Lebih dari itu, sekularisasi di
Indonesia dan di negeri-negeri Muslim lainnya didukung oleh
negara-negara Barat, khususnya AS. Ini karena mereka berkepentingan
untuk melanggengkan ideologi Kapitalisme di negeri-negeri Muslim
sekaligus menyingkirkan ideologi Islam sebagai rival utamanya. Tentu
kita masih ingat, Counter Legal Draft Kompilasi Hukum Islam (CLD KHI) yang dulu sempat kontroversial karena isinya melanggar syariah itu. CLD KHI didanai oleh The Asia Foundation (TAF) sebesar Rp 6 miliar.
Tokoh Jaringan Islam Liberal (JIL) Ulil Abshar Abdalla, saat diwawancarai Majalah Hidayatullah
Desember 2004, mengaku dapat kucuran dana sebesar 1.4 miliar rupiah
pertahun dari TAF untuk tujuan mendorong politik sekular di Indonesia.
TAF yang bermarkas di San Fransisco itu merupakan lembaga internasioanal
yang menjadi payung dana bagi pengembangan ide pluralisme, liberalisme,
sekularisme dan HAM. Sebagaimana dikutip situs resmi pemerintah AS (usinfo.state.gov), LSM ini memiliki 17 kantor cabang di seluruh Asia.
Kedua: ide Islam Nusantara
berpotensi besar untuk memecah-belah kesatuan kaum Muslim. Antar negeri
Muslim akan dipecah-belah melalui isu kedaerahan, ada Islam Nusantara,
Islam Timur Tengah, Islam Turki, dan sebagainya. Ini merupakan politik
belah-bambu atau stick and carrot yang memang merupakan
strategi penjajah untuk melemahkan kaum Muslim. Sebagaimana diketahui,
mereka juga telah membuat kutub kaum Muslim melalui pelabelan
modernis-tradisionalis, radikal-moderat, spiritual-politik,
kultural-struktural, formalis/literalis-substansialis, termasuk Islam
esoteris (Islam hakikat) dengan Islam eksoteris (Islam syariah).
Selanjutnya mereka memberikan dukungan
baik opini maupun dana bagi kelompok-kelompok liberal, modernis,
moderat, esoteris dan sebagainya, sekaligus menekan kelompok-kelompok
yang mereka beri predikat fundamentalis, radikal, eksoteris dan
sebagainya.

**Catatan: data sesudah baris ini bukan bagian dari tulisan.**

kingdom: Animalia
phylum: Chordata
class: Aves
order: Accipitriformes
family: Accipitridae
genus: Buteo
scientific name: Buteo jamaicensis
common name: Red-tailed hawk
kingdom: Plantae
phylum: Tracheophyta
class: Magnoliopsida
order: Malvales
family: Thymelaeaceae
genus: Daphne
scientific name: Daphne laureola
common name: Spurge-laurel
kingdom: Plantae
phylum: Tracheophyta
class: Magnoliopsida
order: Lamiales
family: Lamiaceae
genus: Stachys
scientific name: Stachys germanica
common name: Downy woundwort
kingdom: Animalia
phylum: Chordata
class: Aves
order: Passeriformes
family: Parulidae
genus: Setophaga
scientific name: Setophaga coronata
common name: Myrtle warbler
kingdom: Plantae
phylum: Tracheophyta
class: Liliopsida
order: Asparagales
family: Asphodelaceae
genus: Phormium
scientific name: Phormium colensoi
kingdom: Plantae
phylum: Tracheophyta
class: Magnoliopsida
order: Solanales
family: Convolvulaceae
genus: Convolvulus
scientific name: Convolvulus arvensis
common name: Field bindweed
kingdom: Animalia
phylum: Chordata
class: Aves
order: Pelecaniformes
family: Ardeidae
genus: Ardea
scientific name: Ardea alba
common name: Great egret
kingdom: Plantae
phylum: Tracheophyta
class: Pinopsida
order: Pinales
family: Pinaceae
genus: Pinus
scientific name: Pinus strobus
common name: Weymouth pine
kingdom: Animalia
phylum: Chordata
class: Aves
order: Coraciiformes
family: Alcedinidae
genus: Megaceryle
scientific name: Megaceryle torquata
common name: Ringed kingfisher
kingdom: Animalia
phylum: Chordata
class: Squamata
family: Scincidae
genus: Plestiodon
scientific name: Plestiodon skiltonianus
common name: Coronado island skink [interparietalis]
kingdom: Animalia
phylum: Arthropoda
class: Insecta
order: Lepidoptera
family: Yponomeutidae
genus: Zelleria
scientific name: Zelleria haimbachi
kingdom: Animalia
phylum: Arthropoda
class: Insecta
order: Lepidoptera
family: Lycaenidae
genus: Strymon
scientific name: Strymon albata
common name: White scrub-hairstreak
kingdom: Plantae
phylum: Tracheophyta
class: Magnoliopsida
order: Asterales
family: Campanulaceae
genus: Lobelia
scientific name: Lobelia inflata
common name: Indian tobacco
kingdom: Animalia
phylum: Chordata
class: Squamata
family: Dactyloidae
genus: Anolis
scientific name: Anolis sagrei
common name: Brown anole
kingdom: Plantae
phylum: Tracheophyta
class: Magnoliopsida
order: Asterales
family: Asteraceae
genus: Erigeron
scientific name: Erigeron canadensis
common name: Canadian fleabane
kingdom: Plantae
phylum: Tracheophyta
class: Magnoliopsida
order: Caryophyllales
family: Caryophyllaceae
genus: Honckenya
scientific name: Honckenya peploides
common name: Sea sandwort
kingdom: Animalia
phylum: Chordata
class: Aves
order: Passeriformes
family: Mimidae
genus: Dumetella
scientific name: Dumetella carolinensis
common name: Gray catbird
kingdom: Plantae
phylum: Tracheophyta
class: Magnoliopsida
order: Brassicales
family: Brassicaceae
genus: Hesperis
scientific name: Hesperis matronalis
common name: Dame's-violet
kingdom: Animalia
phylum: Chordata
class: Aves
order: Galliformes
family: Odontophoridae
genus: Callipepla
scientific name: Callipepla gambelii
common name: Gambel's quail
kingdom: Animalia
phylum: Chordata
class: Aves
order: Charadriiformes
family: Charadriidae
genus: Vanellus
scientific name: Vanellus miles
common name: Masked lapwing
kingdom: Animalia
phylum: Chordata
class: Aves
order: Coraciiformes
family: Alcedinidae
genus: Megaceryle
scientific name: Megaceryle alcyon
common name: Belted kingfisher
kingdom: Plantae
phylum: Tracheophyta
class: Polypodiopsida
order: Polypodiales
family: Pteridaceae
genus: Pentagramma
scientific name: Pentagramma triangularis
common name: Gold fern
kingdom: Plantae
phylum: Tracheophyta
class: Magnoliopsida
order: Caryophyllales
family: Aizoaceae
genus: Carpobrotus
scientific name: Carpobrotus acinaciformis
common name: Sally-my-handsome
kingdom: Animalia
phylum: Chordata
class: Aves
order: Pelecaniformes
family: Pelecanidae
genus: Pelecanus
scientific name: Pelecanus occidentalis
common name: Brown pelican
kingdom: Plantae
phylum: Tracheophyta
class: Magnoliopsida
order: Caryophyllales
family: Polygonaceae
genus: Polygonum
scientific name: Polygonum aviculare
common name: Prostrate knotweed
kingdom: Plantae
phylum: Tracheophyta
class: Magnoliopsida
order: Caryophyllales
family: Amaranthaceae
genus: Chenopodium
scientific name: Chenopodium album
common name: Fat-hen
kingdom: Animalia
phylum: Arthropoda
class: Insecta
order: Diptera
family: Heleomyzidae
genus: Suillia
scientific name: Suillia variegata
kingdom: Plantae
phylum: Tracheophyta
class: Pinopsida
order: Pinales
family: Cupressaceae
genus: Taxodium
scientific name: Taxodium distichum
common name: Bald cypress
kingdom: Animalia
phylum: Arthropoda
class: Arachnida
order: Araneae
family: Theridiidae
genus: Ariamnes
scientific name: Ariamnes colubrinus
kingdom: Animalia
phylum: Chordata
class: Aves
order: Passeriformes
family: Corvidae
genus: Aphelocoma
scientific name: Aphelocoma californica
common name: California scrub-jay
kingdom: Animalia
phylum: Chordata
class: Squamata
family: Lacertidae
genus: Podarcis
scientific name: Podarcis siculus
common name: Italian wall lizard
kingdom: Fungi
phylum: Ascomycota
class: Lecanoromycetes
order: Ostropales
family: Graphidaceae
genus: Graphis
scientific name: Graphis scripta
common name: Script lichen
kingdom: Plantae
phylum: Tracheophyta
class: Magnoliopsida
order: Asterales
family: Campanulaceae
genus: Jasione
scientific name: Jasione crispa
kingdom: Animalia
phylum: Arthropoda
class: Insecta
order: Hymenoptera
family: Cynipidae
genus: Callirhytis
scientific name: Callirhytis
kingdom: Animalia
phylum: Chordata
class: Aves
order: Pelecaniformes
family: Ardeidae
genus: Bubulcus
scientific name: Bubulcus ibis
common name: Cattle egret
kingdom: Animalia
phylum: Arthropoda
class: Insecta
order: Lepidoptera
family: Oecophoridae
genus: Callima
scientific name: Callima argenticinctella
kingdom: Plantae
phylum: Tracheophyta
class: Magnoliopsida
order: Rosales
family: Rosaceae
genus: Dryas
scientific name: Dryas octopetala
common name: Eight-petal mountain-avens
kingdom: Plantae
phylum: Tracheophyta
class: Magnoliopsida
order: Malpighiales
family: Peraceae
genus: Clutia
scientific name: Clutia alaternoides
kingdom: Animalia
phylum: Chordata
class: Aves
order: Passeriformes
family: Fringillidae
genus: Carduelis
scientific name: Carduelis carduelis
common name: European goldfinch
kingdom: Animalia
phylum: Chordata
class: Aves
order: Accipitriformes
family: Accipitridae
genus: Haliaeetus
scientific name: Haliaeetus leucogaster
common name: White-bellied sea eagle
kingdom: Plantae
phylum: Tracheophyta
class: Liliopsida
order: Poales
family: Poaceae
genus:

Mereka juga memberikan ruang politik, publik dan ketokohan
kepada mereka yang pro Barat-AS sekaligus menyempitkan ruang politik dan
publik bagi mereka yang pro syariah dan Khilafah. Mereka pun melakukan
stigmatisasi terhadap ide syariah dan khilafah. Misalnya mengidentikkan
gerakan syariah dan Khilafah sebagai sumber anarkisme dan berpotensi
menyulut konflik horisontal di masyarakat yang tidak cocok dengan kultur
di Nusantara.
Strategi ini termasuk salah satu yang
direkomendasikan oleh Ariel Cohen kepada AS dalam menghadapi gerakan
Islam yang mengusung syariah dan khilafah. Cohen pernah mempublikasikan
hasil risetnya itu yang dibiayai oleh The Heritage Foundation dengan judul ‘Hizb ut-Tahrir: An Emerging Threat to U.S. Interests in Central Asia’ (lihat: www.heritage.org).
Menurut Cohen, salah satu cara melawan kelompok Islam radikal adalah
dengan cara membenturkan kelompok tersebut dengan kelompok Islam
moderat.
Ketiga: ide Islam Nusantara
dapat pula digunakan untuk menghadang upaya penegakan syariah dan
Khilafah. Potensi ideologi Islam melalui penegakan syariah dan Khilafah
telah lama menjadi perhatian serius para peneliti politik di AS.
Keseriusan ini digambarkan oleh Fawaz A Gergez, Guru Besar Sarah Lawrence College, dalam bukunya ‘America and Political Islam’ (1999). Prediksi NIC yang meramalkan Khilafah sebagai salah satu fenomena utama dunia di tahun 2020 juga menunjukkan perhatian think tank
AS terhadap kemungkinan munculnya kekuatan Islam pada masa mendatang.
Tentu hal ini tidak akan dibiarkan oleh Pemerintah AS sebagai informasi
semata, tetapi akan dijadikan sebagai basis kebijakan politik luar
negeri AS dalam membendung segala arus yang membawa potensi kembalinya
Khilafah.
Penutup
Sebagaimana diketahui, negara-negara
kapitalis penjajah dan para pendukungnya berupaya memberikan citra
negatif terhadap syariah Islam dan Khilafah secara sistematis. Syariah
dan Khilafah digambarkan sebagai sesuatu yang membahayakan negeri
Muslim, termasuk Nusantara ini. Tentu sekecil apapun celah yang bisa
digunakan untuk menghadang tegaknya Khilafah akan mereka dukung,
termasuk ide Islam Nusantara yang bermuatan sekularisme itu. Penyebaran
sekularisme tentu akan menjadi jalan paling mulus bagi AS untuk
melanggengkan hegemoninya di negeri-negeri Muslim, termasuk di Indonesia
ini.
Kaum Muslim harus menyadari pula bahwa
kelompok-kelompok liberal yang eksis saat ini tidak lebih dari mesin
politik untuk kepentingan penjajah AS dan sekutunya. Berkedok semboyan
memajukan atau mencerahkan Islam, mereka berupaya menyeret generasi
Muslim menjadi peluru penjajah. Isu utama yang mereka angkat selalu
disesuaikan dengan isu-isu yang yang diusung AS dan sekutunya. Kelompok
liberal di negeri ini bersama Asia Foundation, Heritage Foundation, dan Rand Corporation,
gencar menyerang ide syariah dan Khilafah dengan menganggap syariah dan
Khilafah sebagai ancaman bagi Nusantara. Sebaliknya, perilaku moral
yang rendah, seperti menjamurnya pornografi dan pornoaksi di area publik
akibat liberalisme, juga kesengsaraan ekonomi yang diakibatkan oleh
rusaknya sistem ekonomi kapitalis, tidak direspon sebagai isu utama oleh
mereka. Kucuran dana besar dari penjajah memang cukup ampuh untuk
menciptakan para komprador yang makin mengering akal dan nuraninya.